Seemingly good detective work sometimes crosses a line. Police must follow leads and clues and hunches to solve crimes, but they also must follow the law.

A federal appeals court recently ruled that police went too far when they inserted a key into a door to determine if their suspect lived there. The government argued that it was a lawful investigative tactic. The 1st U.S. Circuit Court of Appeals disagreed, saying that trying the lock was an unlawful search under the Fourth Amendment.

Police used suspect’s own keys as basis for a search warrant

Police officers in Massachusetts found a set of keys on a man they arrested outside an apartment building. The investigators then tried the keys in three apartment doors until they found one that fit. That investigative “bingo” was used to obtain a warrant to search the apartment unit. Upon executing the warrant, police recovered drugs, a gun and other evidence of criminal activity.

The defense moved to suppress the evidence as the fruit of an unlawful search, but the trial court denied the motion. The man was convicted at trial of several drug offenses plus a charge of felon in possession of a firearm, resulting in a mandatory 15-year prison term. He appealed the conviction and sentence.

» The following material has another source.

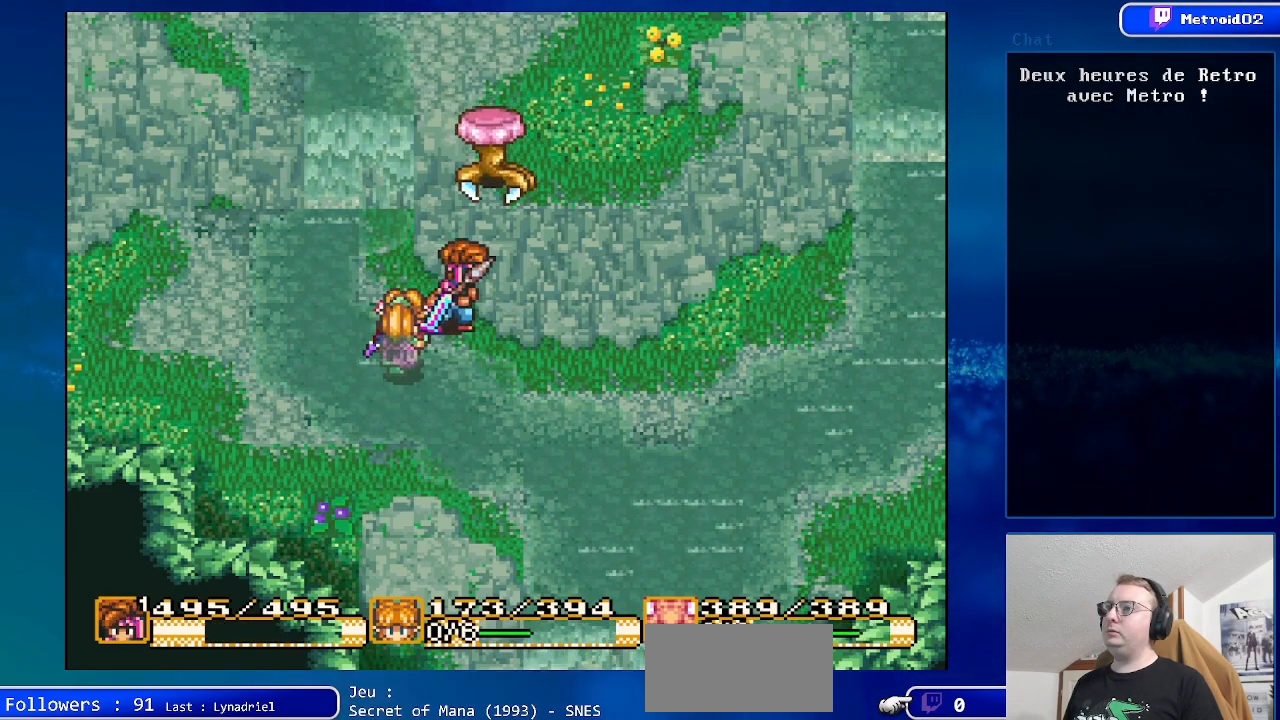
{"buttons": ["A"], "events": [[350, "DPAD_UP", "down"], [467, "A", "down"], [467, "DPAD_UP", "up"]]}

In United States v. Yrvens Bain , the First Circuit declared that police violated the Fourth Amendment by testing his key in the lock. The court said the act constituted a search, and that the search was unlawful because it breached the privacy of the resident(s). The judges likened the intrusion to going door-to-door with drug-sniffing dogs to fish for incriminating evidence.

A legal victory … sort of

Although the appeals court declared that a door lock is protected under the Fourth Amendment, it did not reverse the conviction. The First Circuit upheld the incriminating evidence as obtained in good faith despite the flaws in the underlying warrant. The “vindication” did not ultimately help the defendant in his case, but the ruling will bolster future defenses when police illegally penetrate the “curtilage” of a citizen’s residence.

The Fourth Amendment is our most powerful defense against unreasonable searches, seizures and arrests. Police and prosecutors routinely overstep their bounds, perhaps in good faith but sometimes in defiant disregard for the constitutional rights of the accused.